In an IoT system where both cellular connectivity & BLE are deployed, the BLE devices can act as the primary communication network which enables devices to talk to each other in a mesh network topology while also being able to communicate to nearby classic Bluetooth devices such as a Bluetooth enabled phone and at the same time, reduces the cost per device on hardware and network charges.

The end data stream can be sent to the internet with a cellular gateway that acts as a gateway modem between the BLE nodes and the internet.

An effective use case of using BLE paired with cellular LPWAN is smart metering. In a scenario where several smart metre nodes are deployed in a locality, an efficient solution can be made by creating a mesh network between the different smart metre nodes where each node is connected with BLE technology.

With all the node devices connected with the BLE mesh network, a gateway device with cellular LPWAN connectivity can be placed as the last-mile connectivity device that receives the data from the mesh network and relays it to the cloud. In this scenario, only one device is required to actively connect to the cellular network and communicate with the cloud which allows for more efficient networking infrastructure.

This technical symbiosis brings together the benefits of both wireless technologies and offers a modular, scalable, and adaptable network solution necessary for IoT connectivity. It makes a hybrid core network, supported with mesh topology performance due to the BLE technology support & at the same time, cellular connectivity additionally extends the available network coverage and overcomes typical BLE mesh network challenges such as low-range.

Conclusion

To enable the next generation of IoT solutions, enterprises would need to consider different choices of connectivity, even hybrid connectivity for increased network efficiency while bringing down the costs.

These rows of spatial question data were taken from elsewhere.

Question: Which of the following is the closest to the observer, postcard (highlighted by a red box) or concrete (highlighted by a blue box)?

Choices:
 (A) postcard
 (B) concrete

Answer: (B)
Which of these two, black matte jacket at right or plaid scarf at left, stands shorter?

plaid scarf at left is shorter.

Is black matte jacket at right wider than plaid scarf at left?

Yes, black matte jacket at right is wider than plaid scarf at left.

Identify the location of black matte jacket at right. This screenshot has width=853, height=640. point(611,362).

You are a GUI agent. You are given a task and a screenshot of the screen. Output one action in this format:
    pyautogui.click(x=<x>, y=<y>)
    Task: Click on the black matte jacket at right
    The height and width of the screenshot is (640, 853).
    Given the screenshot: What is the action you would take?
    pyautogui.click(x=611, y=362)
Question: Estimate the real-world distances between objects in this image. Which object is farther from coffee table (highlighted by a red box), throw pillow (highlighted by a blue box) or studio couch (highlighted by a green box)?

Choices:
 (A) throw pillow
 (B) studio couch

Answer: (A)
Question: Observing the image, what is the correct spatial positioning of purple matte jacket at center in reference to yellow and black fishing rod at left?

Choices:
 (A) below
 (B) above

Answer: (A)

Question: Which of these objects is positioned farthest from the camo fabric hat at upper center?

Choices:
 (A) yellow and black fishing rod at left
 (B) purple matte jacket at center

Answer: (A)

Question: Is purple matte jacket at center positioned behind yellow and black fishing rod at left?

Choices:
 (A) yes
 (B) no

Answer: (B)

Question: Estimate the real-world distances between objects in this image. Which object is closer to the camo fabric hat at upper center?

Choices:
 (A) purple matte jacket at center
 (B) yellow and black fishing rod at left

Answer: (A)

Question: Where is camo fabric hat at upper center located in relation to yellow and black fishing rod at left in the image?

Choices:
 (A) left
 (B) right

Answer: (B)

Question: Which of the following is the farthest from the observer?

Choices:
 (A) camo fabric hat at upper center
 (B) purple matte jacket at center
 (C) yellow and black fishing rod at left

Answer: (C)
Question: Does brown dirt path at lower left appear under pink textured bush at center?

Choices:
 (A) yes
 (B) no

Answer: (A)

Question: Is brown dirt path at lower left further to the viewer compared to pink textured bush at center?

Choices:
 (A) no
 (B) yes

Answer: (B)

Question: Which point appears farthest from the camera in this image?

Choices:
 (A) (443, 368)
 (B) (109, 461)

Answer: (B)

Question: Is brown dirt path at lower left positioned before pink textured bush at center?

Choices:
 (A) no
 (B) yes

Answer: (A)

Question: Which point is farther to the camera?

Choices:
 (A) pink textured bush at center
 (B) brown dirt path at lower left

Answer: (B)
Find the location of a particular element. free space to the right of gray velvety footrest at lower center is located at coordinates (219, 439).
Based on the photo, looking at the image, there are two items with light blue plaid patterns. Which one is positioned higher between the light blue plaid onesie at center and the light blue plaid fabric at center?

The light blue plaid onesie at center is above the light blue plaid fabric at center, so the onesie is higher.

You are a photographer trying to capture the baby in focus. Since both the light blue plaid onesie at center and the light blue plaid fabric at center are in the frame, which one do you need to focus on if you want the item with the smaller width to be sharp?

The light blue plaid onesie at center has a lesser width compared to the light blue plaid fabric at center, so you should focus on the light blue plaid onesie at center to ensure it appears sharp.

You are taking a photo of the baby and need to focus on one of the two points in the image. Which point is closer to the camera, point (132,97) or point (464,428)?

Bluetooth Low Energy technology is a promising short-range connectivity option for IoT devices with the ability to operate alongside long-range, high throughput connectivity options like cellular LPWAN that opens up a new frontier of smart devices that are smaller, more power-efficient, and cost-effective.

A synergetic relationship between BLE technologies and Cellular LPWAN is one of the ways that IoT enablers are going to take advantage of in the future to enable use case scenarios that weren’t feasible till now.

The author is Tarun Thomas George, co-founder & COO of Cavli Wireless.